Cilappatikaram, one of the Five Great Tamil Epics, revolves around the legend of Pattini Devi whose impact became a righteous faith for the people. The tale of Kannaki in Cilappatikaram had a great influence on the women in Tamil Nadu. As Kannaki effectively argued her point against the Pandya king and burnt the entire Madurai city on a particular Friday in the Tamil month of Ati, both the day and the month have become a fortunate and auspicious day for the women in Tamil Nadu and are celebrated in Mariyamman temples. The epic states that Kannaki wore golden anklets and when she ascended to the level of a goddess with golden anklets, women began adorning silver ornaments instead of gold on their anklets.

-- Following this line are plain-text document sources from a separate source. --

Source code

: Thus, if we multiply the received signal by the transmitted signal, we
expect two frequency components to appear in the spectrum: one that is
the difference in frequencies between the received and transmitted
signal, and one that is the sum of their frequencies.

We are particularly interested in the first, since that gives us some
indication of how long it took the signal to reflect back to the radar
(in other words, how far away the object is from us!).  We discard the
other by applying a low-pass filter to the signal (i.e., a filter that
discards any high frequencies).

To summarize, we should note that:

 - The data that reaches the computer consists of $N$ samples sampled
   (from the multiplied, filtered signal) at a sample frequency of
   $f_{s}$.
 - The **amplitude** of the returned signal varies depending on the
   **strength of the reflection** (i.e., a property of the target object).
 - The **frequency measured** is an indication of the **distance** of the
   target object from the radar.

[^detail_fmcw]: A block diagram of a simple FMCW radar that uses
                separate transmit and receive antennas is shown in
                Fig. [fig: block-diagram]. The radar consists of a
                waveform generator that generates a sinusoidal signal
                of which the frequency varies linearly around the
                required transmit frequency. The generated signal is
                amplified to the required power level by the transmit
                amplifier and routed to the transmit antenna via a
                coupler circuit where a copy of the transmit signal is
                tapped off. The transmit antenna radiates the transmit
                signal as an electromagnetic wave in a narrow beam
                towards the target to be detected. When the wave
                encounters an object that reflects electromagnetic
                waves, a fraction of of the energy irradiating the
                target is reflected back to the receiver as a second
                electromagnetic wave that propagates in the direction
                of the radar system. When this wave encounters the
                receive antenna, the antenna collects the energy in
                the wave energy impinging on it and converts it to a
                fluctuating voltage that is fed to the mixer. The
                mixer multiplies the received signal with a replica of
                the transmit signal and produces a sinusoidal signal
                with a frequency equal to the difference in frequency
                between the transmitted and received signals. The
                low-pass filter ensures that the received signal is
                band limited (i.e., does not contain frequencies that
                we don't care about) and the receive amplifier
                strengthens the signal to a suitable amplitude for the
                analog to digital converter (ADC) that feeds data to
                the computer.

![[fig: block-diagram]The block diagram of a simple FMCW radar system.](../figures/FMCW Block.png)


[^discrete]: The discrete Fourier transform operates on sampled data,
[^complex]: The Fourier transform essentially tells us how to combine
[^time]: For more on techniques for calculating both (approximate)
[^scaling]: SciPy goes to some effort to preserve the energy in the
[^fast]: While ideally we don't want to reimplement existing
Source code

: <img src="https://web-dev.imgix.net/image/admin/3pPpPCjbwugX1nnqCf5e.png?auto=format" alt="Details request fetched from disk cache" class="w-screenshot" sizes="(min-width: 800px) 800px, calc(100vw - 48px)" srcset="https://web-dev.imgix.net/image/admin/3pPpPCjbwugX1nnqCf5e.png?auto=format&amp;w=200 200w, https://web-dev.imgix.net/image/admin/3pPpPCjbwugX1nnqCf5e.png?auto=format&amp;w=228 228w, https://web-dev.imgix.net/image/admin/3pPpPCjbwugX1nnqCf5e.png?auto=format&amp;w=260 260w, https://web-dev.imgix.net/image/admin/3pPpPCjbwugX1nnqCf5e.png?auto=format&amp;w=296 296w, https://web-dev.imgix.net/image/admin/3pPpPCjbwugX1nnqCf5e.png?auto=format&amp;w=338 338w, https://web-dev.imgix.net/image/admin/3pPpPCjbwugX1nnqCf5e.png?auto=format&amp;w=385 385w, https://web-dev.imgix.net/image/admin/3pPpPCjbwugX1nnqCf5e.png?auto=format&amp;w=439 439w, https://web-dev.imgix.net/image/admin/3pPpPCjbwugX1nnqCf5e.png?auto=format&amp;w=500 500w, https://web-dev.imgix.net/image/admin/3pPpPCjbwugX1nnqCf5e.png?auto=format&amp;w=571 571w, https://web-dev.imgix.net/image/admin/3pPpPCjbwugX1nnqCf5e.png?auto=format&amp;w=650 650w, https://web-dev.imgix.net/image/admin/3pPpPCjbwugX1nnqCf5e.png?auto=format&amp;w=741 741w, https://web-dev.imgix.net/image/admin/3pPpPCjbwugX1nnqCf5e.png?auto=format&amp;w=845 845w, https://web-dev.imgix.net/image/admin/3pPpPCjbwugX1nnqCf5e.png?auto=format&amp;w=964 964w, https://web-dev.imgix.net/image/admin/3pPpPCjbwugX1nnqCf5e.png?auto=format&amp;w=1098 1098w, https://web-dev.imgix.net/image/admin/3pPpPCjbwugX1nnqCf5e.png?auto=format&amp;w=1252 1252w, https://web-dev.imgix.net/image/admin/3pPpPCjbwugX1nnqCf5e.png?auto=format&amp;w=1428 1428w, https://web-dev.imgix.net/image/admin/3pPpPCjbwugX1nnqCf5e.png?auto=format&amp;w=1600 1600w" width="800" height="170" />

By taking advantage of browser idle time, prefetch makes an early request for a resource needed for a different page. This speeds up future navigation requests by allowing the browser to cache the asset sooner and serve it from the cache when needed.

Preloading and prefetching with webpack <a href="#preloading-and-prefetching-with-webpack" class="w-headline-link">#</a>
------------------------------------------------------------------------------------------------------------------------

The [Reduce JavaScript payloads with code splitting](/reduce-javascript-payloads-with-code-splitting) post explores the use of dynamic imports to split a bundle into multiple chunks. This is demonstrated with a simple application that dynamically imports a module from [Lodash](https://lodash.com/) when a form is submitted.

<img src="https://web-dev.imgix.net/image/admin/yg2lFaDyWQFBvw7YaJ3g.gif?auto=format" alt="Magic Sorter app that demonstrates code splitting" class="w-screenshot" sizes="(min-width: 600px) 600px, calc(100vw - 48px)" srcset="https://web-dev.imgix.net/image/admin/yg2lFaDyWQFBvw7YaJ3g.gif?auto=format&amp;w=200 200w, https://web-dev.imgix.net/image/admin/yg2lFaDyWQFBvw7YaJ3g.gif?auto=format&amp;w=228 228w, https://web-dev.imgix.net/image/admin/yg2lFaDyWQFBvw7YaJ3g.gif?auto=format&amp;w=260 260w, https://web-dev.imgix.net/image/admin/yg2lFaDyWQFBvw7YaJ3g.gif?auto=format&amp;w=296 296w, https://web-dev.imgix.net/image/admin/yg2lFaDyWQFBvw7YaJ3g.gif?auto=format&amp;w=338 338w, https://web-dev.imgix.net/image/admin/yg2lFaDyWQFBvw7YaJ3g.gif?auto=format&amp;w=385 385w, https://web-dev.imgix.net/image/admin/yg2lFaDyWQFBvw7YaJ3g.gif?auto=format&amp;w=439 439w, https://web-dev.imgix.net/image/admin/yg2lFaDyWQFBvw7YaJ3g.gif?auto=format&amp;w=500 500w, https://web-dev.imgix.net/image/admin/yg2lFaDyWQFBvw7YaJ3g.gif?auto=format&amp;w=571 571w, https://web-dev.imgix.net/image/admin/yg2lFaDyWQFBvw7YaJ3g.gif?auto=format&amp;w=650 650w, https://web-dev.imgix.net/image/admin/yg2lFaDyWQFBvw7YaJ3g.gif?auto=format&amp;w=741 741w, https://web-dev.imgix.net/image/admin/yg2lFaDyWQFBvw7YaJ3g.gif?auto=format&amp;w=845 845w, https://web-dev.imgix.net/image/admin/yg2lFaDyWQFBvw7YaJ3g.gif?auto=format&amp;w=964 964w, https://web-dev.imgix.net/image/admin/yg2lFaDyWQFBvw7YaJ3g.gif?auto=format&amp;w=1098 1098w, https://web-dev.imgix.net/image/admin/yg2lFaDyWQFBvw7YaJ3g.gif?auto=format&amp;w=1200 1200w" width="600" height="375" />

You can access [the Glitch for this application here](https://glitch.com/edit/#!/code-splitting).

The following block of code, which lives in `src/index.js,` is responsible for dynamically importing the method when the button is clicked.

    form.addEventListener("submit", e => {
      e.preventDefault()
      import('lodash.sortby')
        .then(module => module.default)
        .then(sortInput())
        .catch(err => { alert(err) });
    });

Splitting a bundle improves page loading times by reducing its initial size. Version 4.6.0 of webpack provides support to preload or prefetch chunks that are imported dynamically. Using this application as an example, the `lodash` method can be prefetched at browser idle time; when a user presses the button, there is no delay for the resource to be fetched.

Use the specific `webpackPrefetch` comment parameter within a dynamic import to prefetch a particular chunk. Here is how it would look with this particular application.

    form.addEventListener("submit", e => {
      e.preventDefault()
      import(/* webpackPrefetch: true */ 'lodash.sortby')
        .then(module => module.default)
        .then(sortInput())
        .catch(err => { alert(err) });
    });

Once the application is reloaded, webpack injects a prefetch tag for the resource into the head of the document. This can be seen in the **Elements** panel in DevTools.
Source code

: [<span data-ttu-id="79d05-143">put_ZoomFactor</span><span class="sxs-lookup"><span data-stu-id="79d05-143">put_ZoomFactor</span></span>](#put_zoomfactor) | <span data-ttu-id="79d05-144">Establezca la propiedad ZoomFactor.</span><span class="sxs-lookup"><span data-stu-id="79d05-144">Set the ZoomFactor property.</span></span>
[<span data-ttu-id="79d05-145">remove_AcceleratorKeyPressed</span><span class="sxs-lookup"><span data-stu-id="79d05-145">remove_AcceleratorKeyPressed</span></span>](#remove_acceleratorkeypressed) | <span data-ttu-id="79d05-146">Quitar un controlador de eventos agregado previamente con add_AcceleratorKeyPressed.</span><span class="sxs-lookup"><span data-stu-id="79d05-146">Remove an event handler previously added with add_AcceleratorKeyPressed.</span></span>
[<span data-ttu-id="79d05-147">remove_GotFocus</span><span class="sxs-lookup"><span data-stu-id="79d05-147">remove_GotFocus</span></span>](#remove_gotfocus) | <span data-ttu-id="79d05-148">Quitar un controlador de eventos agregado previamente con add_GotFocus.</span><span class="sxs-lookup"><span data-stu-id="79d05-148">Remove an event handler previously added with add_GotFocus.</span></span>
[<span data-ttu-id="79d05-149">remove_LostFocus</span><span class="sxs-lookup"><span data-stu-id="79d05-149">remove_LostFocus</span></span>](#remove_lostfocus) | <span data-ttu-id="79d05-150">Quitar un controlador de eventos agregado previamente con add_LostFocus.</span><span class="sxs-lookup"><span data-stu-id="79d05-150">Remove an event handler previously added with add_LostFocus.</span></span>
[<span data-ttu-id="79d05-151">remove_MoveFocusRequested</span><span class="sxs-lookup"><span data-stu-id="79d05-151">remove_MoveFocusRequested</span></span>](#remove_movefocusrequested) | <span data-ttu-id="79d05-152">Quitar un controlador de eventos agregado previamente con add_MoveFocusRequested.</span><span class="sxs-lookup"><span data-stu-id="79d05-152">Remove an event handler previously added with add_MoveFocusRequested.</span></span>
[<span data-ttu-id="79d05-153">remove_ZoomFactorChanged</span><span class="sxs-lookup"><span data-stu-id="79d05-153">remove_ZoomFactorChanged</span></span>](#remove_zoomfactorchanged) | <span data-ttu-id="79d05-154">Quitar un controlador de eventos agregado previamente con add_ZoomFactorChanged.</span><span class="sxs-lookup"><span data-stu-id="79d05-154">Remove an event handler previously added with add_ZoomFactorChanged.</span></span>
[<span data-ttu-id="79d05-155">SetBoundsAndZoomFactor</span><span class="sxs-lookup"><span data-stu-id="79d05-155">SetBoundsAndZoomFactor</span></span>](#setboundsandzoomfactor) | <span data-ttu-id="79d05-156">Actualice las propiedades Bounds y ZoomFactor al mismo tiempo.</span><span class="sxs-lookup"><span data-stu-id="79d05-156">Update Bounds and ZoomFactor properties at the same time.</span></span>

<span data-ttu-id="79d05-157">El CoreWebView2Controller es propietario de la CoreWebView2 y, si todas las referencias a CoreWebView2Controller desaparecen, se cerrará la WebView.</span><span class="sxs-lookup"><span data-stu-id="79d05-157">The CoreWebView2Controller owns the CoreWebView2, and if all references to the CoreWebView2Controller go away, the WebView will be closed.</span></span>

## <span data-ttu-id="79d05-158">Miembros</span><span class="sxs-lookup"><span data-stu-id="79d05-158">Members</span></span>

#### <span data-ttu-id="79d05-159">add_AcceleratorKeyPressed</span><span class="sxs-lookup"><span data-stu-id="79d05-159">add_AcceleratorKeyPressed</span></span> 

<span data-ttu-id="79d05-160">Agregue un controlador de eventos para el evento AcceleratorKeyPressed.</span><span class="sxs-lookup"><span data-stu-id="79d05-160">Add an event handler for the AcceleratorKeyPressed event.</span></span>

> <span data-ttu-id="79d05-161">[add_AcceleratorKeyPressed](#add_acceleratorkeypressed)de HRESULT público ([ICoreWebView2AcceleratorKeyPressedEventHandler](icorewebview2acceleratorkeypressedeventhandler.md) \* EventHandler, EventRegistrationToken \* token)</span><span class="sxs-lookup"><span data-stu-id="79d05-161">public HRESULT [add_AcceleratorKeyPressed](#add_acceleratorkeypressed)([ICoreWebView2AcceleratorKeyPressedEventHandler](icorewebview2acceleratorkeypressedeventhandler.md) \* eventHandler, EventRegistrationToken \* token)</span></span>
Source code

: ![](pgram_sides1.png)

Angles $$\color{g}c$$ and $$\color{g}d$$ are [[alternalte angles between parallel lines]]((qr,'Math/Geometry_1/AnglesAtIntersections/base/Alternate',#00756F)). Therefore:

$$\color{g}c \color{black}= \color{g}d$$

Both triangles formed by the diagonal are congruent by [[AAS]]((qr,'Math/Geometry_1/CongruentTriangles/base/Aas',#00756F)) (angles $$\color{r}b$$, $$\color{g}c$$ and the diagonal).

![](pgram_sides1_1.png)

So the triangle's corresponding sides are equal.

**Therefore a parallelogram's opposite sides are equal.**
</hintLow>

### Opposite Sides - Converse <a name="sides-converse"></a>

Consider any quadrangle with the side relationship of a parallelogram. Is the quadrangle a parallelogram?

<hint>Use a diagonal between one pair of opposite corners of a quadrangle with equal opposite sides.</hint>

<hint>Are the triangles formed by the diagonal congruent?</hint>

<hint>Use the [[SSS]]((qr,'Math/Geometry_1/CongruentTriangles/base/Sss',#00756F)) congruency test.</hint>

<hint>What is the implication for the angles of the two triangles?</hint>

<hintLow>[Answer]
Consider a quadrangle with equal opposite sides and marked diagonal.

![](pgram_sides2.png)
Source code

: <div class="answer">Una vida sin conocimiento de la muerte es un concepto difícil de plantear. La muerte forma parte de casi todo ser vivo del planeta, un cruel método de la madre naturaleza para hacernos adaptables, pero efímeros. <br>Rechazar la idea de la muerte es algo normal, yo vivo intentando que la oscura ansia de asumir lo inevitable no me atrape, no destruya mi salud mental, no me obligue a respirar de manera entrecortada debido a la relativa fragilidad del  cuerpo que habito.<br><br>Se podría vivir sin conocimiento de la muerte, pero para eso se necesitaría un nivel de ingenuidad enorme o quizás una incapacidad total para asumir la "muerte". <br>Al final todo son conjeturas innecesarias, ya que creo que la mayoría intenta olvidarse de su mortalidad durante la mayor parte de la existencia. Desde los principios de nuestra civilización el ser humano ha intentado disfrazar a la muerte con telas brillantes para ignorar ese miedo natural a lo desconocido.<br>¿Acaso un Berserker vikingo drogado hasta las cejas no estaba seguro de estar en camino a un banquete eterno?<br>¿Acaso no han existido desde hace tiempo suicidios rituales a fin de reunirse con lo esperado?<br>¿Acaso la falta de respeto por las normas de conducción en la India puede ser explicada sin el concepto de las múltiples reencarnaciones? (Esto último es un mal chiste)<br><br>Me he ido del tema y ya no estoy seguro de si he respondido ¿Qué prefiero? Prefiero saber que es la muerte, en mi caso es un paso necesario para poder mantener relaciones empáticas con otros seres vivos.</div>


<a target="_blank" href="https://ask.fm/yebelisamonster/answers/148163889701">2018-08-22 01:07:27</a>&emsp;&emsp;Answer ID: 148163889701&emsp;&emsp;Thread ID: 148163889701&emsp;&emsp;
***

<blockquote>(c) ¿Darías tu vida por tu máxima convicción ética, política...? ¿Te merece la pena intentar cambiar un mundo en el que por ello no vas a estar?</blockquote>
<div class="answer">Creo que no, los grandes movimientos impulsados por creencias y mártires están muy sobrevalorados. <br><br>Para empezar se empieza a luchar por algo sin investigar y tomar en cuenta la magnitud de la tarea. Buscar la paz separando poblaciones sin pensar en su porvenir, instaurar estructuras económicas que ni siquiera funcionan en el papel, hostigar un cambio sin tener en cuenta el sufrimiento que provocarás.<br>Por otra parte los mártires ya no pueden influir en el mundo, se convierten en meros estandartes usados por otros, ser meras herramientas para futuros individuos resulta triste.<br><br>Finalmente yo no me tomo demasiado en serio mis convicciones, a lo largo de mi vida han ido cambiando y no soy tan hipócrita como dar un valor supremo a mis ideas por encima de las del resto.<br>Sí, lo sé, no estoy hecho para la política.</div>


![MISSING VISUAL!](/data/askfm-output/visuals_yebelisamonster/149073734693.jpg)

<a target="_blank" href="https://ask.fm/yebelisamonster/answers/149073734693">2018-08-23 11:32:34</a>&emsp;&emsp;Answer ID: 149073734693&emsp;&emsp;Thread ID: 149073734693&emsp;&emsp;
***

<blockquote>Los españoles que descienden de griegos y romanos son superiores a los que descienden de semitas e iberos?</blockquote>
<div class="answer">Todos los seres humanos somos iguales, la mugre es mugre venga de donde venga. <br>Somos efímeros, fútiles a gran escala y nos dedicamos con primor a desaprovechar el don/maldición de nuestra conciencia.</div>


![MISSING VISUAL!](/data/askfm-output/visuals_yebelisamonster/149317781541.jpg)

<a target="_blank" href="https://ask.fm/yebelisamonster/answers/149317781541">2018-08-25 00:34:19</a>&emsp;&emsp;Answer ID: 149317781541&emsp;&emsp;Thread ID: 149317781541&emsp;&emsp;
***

In some versions of the story it is assumed that goddess Kalior Durga, was incarnated as Kannaki. After Kannaki set Madurai on fire by treading on fire, this ritual has gained importance in Draupadi temple festivals. Ilango Adigal (Ilanko Atikal) portrayed the ritual of Pattini Worship in his epic Cilappatikaram. Although the role of Kannaki ends in the second canto of the epic, Ilango dedicated the third canto to veneration of Kannaki and induction of Pattini worship in the country. Title of the epic Cilappatikaram is derived from the anklets worn by Kannaki, as the Tamil term for anklet is Cilampu. The ornament is cited only a few times in Cilappatikaram.
The cilampu of Kannaki is shown for the first time in the first chapter of the first canto known as Pukark-kantam. It was on her ankles. It appears gain in the 9th chapter of the same canto. In the 2nd canto or Maduraik-kantam the cilampu appears twice. Firtly it is seen on the last day of Kovalan's life in Madurai and Secondly when Kovalan died, Kannaki took the anklet in her hand and went to the Pandya ruler's court where she broke it and proved her husband's innocence. In the third canto or Vancik-kantam, after Kannaki was sanctified the anklet appears before the Chera king.